TO-DO ITEM
Provide the count of lines below that include the word "output", without any accompanying remarks.

SOURCE MATERIAL

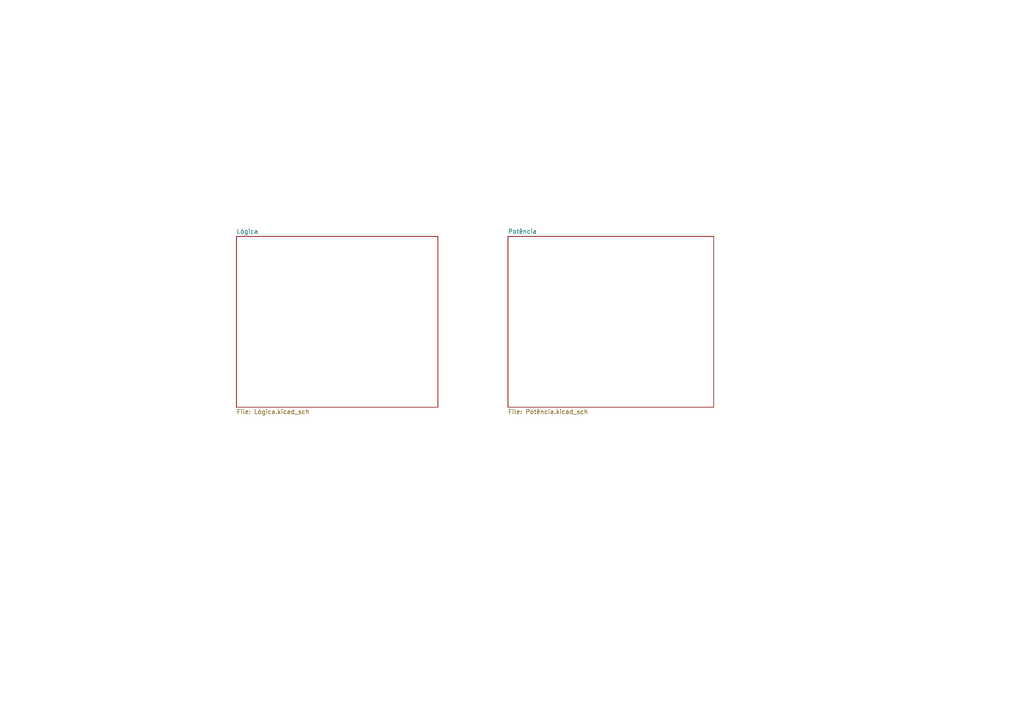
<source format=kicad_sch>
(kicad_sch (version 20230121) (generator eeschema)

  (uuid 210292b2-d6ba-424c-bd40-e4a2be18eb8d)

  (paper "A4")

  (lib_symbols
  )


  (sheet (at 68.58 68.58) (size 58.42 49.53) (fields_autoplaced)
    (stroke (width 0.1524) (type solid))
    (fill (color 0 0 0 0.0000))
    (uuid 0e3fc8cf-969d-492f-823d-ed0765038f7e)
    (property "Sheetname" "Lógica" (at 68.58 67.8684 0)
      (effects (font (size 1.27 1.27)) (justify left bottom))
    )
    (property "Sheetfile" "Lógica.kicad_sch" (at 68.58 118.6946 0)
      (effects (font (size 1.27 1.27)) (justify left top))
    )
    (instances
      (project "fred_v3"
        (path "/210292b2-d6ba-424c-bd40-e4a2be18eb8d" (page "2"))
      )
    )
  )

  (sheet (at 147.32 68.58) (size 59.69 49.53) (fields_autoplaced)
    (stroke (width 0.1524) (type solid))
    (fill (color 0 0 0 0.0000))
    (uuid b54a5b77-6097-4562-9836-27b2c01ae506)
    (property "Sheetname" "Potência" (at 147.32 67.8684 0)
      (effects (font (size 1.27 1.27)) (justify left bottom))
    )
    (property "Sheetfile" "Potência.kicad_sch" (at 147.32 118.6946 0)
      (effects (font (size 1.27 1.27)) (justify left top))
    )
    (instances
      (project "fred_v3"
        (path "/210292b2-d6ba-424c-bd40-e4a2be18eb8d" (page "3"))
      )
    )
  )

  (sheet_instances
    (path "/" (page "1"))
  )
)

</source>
---
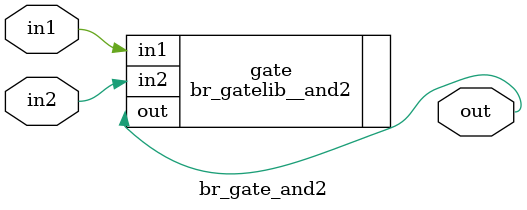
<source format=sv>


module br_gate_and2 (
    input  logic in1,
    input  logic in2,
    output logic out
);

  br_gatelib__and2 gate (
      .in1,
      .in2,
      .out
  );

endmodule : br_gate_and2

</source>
...
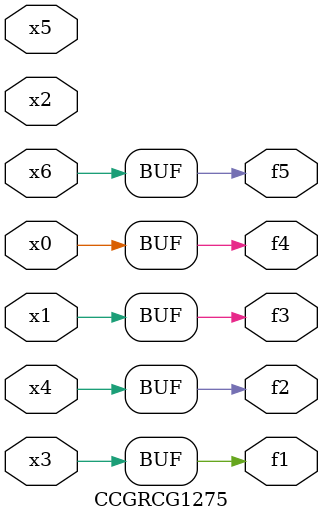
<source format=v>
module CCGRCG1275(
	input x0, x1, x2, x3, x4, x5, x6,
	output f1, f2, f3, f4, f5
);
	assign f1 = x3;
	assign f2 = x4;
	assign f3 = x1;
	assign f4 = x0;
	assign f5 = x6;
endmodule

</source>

EXERCISE SOLUTION
2